Jacoby doesn’t let Columbus off the hook—and nor did his patrons, who charged and imprisoned him for his barbarous treatment of Native Americans. But he reminds us that Columbus “introduced Christendom to a previously unknown continent, and in so doing, eventually drove the Church to declare that American Indians were, like Europeans, human beings created in God’s image.” Jacoby’s Columbus argument is the same as that made by none other than Barack Obama, who noted that Columbus’ voyage “changed the trajectory of our world.” In other words, it’s what Columbus unlocked—radical Western ideas like justice—that ought to be celebrated, not the man or his actions.

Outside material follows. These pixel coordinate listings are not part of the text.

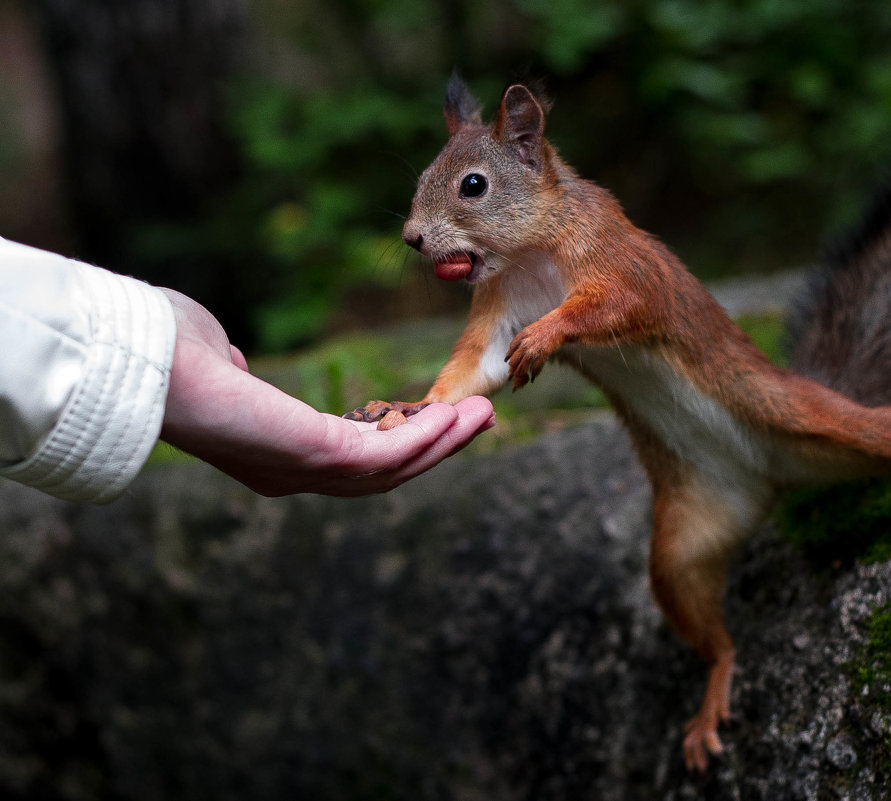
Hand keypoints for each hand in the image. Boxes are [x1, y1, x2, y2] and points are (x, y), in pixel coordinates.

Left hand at [158, 290, 494, 495]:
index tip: (435, 418)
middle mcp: (292, 473)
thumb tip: (237, 367)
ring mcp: (304, 470)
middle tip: (478, 418)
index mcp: (272, 453)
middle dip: (436, 446)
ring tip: (482, 415)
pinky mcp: (316, 455)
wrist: (137, 360)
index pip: (349, 458)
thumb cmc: (165, 351)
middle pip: (383, 473)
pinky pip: (387, 455)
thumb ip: (236, 371)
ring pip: (394, 469)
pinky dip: (426, 437)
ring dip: (443, 442)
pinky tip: (452, 414)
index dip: (399, 441)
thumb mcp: (215, 360)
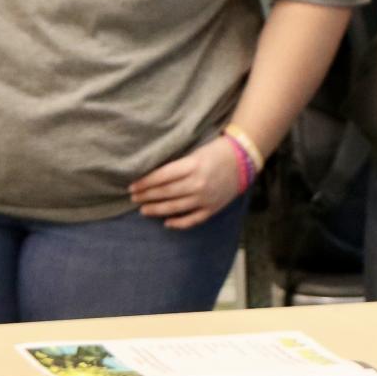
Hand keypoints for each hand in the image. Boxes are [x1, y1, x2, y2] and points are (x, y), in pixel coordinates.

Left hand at [128, 137, 244, 228]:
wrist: (243, 160)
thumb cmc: (216, 152)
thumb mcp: (195, 153)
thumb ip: (177, 166)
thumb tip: (152, 178)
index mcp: (193, 166)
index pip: (162, 177)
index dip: (145, 183)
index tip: (132, 186)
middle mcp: (198, 183)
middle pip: (165, 192)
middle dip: (146, 196)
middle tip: (133, 198)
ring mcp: (205, 198)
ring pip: (175, 207)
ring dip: (156, 209)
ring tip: (143, 209)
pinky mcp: (212, 208)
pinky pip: (192, 220)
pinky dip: (178, 223)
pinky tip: (167, 223)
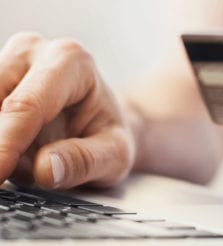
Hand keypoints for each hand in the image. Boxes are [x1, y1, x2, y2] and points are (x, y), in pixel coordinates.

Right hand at [0, 32, 135, 188]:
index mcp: (72, 62)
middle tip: (5, 175)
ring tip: (17, 165)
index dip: (6, 144)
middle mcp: (36, 51)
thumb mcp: (115, 153)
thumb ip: (84, 160)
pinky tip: (9, 152)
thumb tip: (45, 169)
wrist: (101, 121)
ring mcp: (12, 61)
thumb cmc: (108, 132)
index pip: (27, 105)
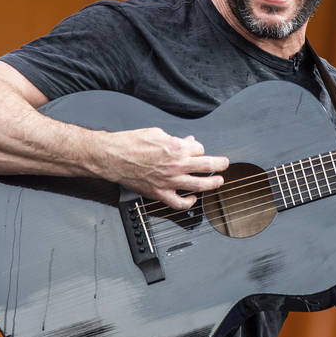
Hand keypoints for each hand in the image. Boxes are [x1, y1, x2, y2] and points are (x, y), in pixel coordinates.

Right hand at [96, 128, 228, 209]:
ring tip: (218, 181)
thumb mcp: (156, 133)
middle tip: (224, 164)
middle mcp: (176, 165)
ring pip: (199, 185)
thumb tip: (185, 141)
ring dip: (213, 183)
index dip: (199, 148)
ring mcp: (169, 181)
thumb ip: (174, 139)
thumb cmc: (130, 143)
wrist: (112, 157)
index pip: (199, 148)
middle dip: (220, 164)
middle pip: (207, 165)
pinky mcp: (160, 193)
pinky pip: (179, 203)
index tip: (196, 149)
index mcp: (176, 147)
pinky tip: (193, 199)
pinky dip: (189, 202)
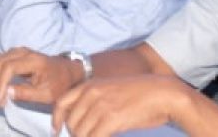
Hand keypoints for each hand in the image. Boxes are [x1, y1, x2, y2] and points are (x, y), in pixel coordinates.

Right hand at [0, 48, 77, 108]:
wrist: (68, 71)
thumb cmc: (59, 84)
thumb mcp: (48, 94)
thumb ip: (27, 93)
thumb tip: (7, 92)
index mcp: (33, 60)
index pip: (9, 67)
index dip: (0, 83)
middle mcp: (22, 52)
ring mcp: (17, 51)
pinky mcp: (14, 54)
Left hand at [53, 75, 193, 136]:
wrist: (162, 93)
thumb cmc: (140, 94)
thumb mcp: (111, 89)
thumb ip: (94, 100)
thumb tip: (82, 121)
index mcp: (89, 85)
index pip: (62, 103)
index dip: (56, 120)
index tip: (56, 130)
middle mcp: (91, 93)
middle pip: (71, 122)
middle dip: (76, 136)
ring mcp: (101, 106)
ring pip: (81, 133)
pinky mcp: (112, 119)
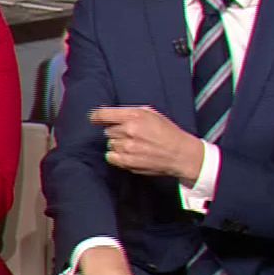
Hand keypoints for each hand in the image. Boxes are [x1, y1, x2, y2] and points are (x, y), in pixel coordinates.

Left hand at [89, 106, 206, 182]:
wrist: (179, 154)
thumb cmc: (166, 132)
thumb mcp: (151, 113)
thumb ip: (130, 113)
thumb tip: (110, 115)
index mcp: (134, 115)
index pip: (103, 114)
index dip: (96, 117)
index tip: (94, 119)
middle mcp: (128, 130)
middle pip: (107, 130)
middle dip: (115, 131)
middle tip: (130, 134)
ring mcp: (127, 147)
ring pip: (110, 144)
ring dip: (118, 144)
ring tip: (133, 145)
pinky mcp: (127, 162)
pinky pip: (110, 157)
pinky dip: (116, 156)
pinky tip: (128, 154)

Earlier this week, in the pages of The Wall Street Journal, Alessandro Bocchi took the argument one step further in a piece headlined “Columbus Day Stands for Diversity.” Calling Columbus a “flawed man who symbolizes a minority’s triumph over discrimination,” she argues that Columbus “stands for the idea that America wasn’t built only by Protestants of British descent but by people from a variety of nations, religions and cultures. Columbus paved the way for the inclusion and diversity that is unique to the New World.”
All the shouting, all the charges and counter-charges, and, especially, all the urges not to engage in reasoned debate but to shut up those of opposing views and literally disappear artifacts of distasteful history only serves to further alienate the average citizen and voter.
It’s a provocative idea, and one that surely would raise the ire of the progressive protestors calling for the disappearance of the South Philly statue. But, really, what has whitewashing ever gotten anyone? I know I’ve never persuaded a fellow countryman to my point of view by insisting on erasing parts of our shared history.
Which is why Bochetto is on to something. How about side-by-side statues in South Philly? One that could present Columbus in context—the criminal misdeeds alongside the lofty principles his voyage unlocked, something all Americans, and not just those of Italian descent, ought to be proud of. And, right next to that, a statue that honors Indigenous Peoples, their sacrifices, victimhood and rich culture throughout the ages.
How about, in other words, lowering the rhetoric and agreeing on an underlying basic set of facts? If we do that, we’ll be closer to being one people again—not matter what you chose to call the holiday.